Good Books for Paleontology

Sorry I disappeared. I am not dead. Just busy. Very, very busy.

Well, there is also the fact that I haven't been homeschooling much what with one thing or another. A little math here. Some Spanish there. And every once in awhile I have Miriam spell something.

But between the time we officially started school and now we have been studying paleontology, and while I have enjoyed it and my children have LOVED it, in the future I am going to avoid dragging units out. If possible, that is.

With that lengthy intro--here are our favorite books from paleontology.

Mysteries of the Fossil Dig: How Paleontologists Learn About Dinosaurs by Pamela Rushby. This is one of the very best of the best. National Geographic usually lives up to its reputation, and it certainly did in this case. The pics are awesome and the text is informative without being too lengthy.
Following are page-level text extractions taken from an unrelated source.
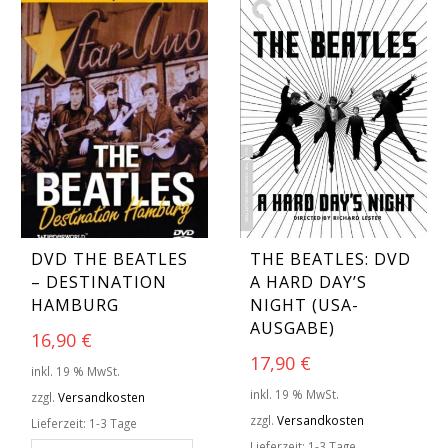
DVD THE BEATLES
THE BEATLES: DVD
– DESTINATION
A HARD DAY’S
HAMBURG
NIGHT (USA-
AUSGABE)
16,90
€
17,90
€
inkl. 19 % MwSt.
inkl. 19 % MwSt.
zzgl.
Versandkosten
zzgl.
Versandkosten
Lieferzeit:
1-3 Tage
Lieferzeit:
1-3 Tage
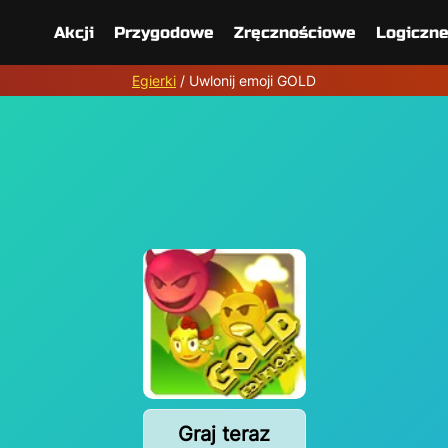
Akcji
Przygodowe
Zręcznościowe
Logiczn
Egierki
/
Uwlonij emoji GOLD
Graj teraz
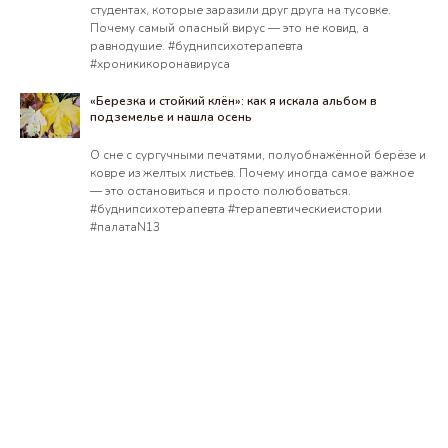
студентах, которые заразили друг друга на тусовке.
Почему самый опасный вирус — это не ковид, а
равнодушие. #буднипсихотерапевта
#хроникикоронавируса
«Березка и стойкий клён»: как я искала альбом в
подземелье и нашла осень
О сне с сургучными печатями, полуобнажённой берёзе и
ковре из желтых листьев. Почему иногда самое важное
— это остановиться и просто полюбоваться.
#буднипсихотерапевта #терапевтическиеистории
#палатаN13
Sabertooth Cat by Janet Riehecky. I didn't think any of the sabertooth cat books we found in our Davis County library system or Weber County library system are that great. However, the idea of sabertooth cats is riveting to children--boys especially--so the kids loved the books despite the books' many flaws.
The Dinosaur Bone Battle Between O.C. Marsh and Edward Drinker Cope by Brooke Hartzog. Another great story of selfishness and greed leading men down unpleasant paths. Moral to the story--plus good dino information. Winner.

Cave Detectives: Unraveling the Mystery of An Ice Age Cave by David L. Harrison. GOLD STAR BOOK. This was by far the best book we read. I was riveted, my children were riveted. Miriam changed her mind, after reading this book, about being an animal rescuer when she grows up. Now she wants to be an animal rescuer and scientist, so she can go explore the cave. Just plain amazing. Read it--even if you have no good reason to do so.
Fossils Tell of Long Ago by Aliki. I still haven't found a perfect fossil book, but this one isn't bad. My children liked it and the explanations were helpful. It was definitely better than many that I read and returned to the library without reading them to the kids.
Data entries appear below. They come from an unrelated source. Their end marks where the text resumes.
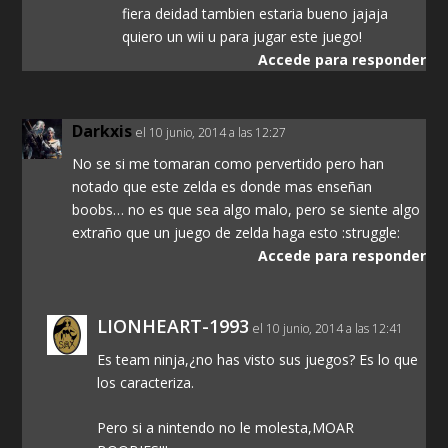
fiera deidad tambien estaria bueno jajaja
quiero un wii u para jugar este juego!
Accede para responder
Darkxis
el 10 junio, 2014 a las 12:27
No se si me tomaran como pervertido pero han
notado que este zelda es donde mas enseñan
boobs… no es que sea algo malo, pero se siente algo
extraño que un juego de zelda haga esto :struggle:
Accede para responder
LIONHEART-1993
el 10 junio, 2014 a las 12:41
Es team ninja,¿no has visto sus juegos? Es lo que
los caracteriza.
Pero si a nintendo no le molesta,MOAR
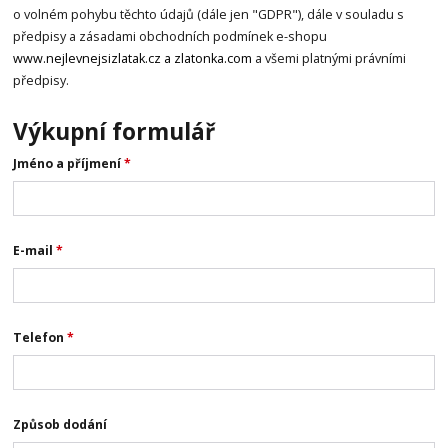
o volném pohybu těchto údajů (dále jen "GDPR"), dále v souladu s
předpisy a zásadami obchodních podmínek e-shopu
www.nejlevnejsizlatak.cz a zlatonka.com
a všemi platnými právními
předpisy.
Výkupní formulář
Jméno a příjmení
*
E-mail
*
Telefon
*
Způsob dodání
Kaleidoscope: Fossils by Roy Gallant. This book is old but it falls into the "oldie but goodie" category.

Geology Rocks! Fossils by Rebecca Faulkner. This book has the best fossil pictures and the best glossary. Miriam used the glossary to find definitions to write on our vocab chart on the wall. Plus, I read it to the children and they all liked it and sat through it.

Trapped in Tar: Fossils From the Ice Age by Caroline Arnold. I kept this book, instead of returning it to the library, because there is a picture of sabertooth cat fossils and I thought Cowen would like to see it. I wasn't real impressed by the rest of the book. The book is ancient, the pictures are terrible (quality--not content), and there is too much text per page for my children's ages. I pulled it out to show my kids a few pictures, and they made me read the whole thing. Sometimes my children surprise me. They loved the idea of the animals getting sucked down to death. Gruesome--but they loved the book, so there you go.
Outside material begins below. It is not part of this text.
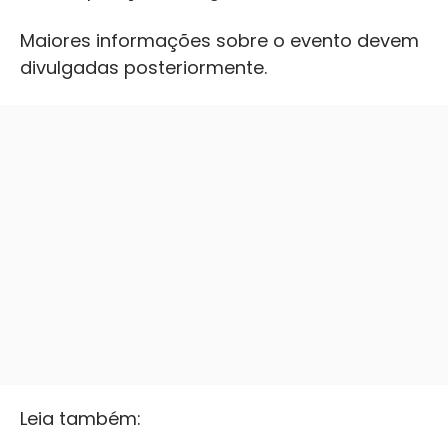
Maiores informações sobre o evento devem
divulgadas posteriormente.
Leia também:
Rare Treasure: Mary Anning and Her Remarkable Discoveries by Don Brown. There are several Mary Anning books out there and most of them are JUNK. If you are studying Mary Anning (and you should, you really should!) stick to this children's book biography or a biography written for adults/YA. Maybe that sounds harsh to the other books but I read four or five and they were all HISTORICALLY INACCURATE. The historian in me cringed. You don't need to dress up/mess up a story like Mary Anning's. As to this book's quality--aside from it being the most historically correct--it is great. The illustrations aren't my style, but my children loved it and started playing "dino explorer" after reading it. Awesome.
Ice Age Sabertooth: The Most Ferocious Cat That Ever Lived by Barbara Hehner. Another okay sabertooth cat book.

So there you have it. We read a ton more and both library districts in our neck of the woods are chock-full of paleontology books, but these are the ones we liked best. I can't reiterate enough that you should immediately switch to your library homepage and reserve a copy of Cave Detectives. It is that good.